With a new, even more difficult to counterfeit license introduced last year, DMV officials admit that, indeed, there is a weakness in the system: Kids are using fraudulent birth certificates to get real California identification cards (they usually go for the ID cards so they don’t have to go through the driving tests).

Advertisement

“We don’t really know how many people are doing it,” the DMV’s Friedli said. “We catch them by accident. Sometimes we check our data base and find two people with the same name and birth date.

“The DMV is recognizing its responsibility to do our best in this area,” she said. “We give extra training to our field office technicians.
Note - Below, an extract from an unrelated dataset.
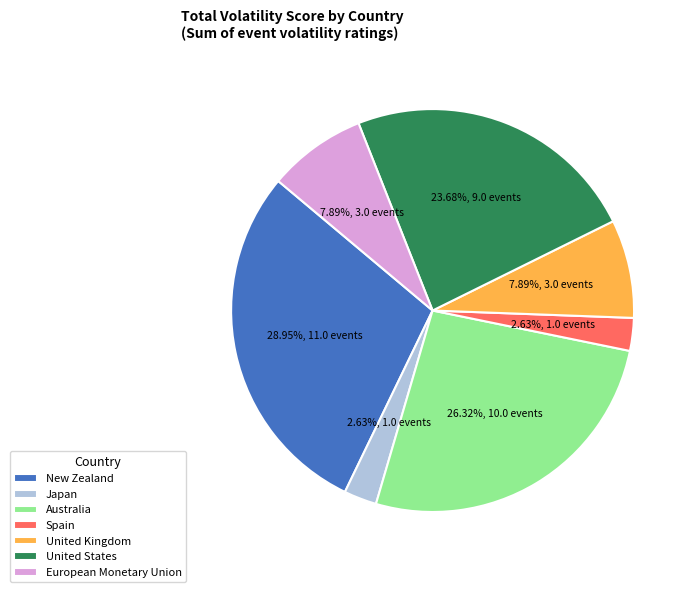

Between United States and Japan, which is larger?

United States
They are much more diligent when young people apply for identification cards.”

For authorities, fake IDs are a problem that never goes away. With each new generation comes a percentage of under-21 youths with over-21 appetites.

Nineteen-year-old Amanda from Fullerton is ready to take the plunge into a world of maraschino cherries and cheesy pick-up lines. “Everyone tells me, enjoy youth while you can,” she said. “I’d just like the freedom to be able to go wherever I want.”